## Begin DATA LISTING
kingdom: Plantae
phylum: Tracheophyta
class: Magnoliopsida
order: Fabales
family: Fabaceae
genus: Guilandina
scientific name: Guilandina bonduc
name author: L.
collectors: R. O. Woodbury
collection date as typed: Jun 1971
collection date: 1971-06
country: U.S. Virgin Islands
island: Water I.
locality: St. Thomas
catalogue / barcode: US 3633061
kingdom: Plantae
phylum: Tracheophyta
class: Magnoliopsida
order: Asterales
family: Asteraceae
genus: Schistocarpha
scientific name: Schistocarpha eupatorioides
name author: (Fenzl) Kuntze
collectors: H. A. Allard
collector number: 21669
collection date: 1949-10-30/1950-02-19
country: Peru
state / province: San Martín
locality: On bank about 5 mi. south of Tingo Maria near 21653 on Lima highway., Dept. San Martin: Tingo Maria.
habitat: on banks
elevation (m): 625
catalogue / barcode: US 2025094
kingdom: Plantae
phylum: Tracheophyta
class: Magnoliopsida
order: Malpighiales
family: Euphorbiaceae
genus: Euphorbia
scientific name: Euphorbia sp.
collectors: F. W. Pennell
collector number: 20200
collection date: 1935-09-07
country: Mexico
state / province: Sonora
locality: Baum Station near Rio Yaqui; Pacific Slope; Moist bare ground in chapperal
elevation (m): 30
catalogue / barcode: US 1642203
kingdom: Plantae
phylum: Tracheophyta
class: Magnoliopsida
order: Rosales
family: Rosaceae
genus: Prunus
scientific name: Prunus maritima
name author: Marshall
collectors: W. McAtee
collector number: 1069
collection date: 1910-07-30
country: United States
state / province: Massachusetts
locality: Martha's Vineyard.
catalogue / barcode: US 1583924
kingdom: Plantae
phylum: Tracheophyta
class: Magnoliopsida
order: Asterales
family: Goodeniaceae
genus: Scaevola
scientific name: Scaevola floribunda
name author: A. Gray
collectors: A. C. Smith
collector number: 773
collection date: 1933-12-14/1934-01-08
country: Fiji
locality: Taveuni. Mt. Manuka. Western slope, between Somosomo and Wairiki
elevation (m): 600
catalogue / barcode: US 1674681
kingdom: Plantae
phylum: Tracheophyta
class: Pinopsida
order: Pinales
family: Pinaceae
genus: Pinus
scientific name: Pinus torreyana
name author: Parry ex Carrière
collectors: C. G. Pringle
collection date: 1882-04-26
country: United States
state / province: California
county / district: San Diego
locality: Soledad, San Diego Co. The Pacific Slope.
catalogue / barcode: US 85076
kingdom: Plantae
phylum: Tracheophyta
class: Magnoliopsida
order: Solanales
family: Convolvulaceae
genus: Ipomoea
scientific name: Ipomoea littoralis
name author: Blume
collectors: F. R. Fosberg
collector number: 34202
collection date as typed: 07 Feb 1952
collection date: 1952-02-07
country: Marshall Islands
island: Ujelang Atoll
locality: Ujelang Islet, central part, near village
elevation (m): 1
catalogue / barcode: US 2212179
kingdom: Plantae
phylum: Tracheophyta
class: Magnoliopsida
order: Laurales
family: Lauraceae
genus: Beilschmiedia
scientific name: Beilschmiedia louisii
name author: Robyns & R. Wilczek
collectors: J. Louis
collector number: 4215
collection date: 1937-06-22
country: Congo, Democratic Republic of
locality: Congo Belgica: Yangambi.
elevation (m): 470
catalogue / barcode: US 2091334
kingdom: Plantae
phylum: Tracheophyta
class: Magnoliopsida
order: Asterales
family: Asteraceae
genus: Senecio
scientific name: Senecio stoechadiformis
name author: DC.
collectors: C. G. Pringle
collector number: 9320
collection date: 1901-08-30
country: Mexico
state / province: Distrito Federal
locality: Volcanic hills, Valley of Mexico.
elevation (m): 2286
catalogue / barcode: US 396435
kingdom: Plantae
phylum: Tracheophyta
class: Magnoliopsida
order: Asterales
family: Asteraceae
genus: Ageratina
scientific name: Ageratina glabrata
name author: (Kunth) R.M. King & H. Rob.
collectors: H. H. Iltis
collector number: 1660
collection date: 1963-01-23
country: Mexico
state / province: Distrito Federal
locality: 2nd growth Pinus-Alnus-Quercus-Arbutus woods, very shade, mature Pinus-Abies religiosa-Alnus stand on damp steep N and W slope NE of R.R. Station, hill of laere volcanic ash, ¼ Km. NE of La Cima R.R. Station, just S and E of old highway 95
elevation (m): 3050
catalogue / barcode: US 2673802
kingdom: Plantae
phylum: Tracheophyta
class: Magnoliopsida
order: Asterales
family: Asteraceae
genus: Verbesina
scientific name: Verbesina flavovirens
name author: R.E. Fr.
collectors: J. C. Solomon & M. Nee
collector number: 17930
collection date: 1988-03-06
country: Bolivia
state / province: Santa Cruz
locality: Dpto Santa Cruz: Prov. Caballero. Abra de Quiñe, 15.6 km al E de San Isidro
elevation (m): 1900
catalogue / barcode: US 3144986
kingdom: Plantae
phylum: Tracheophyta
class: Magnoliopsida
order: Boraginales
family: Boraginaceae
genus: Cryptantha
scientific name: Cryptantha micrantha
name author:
## End DATA LISTING
Return each line of the listing above that contains the string "number". Treat uppercase and lowercase as distinct when matching.

# EXERCISE SOLUTION
collector number: 21669
collector number: 20200
collector number: 1069
collector number: 773
collector number: 34202
collector number: 4215
collector number: 9320
collector number: 1660
collector number: 17930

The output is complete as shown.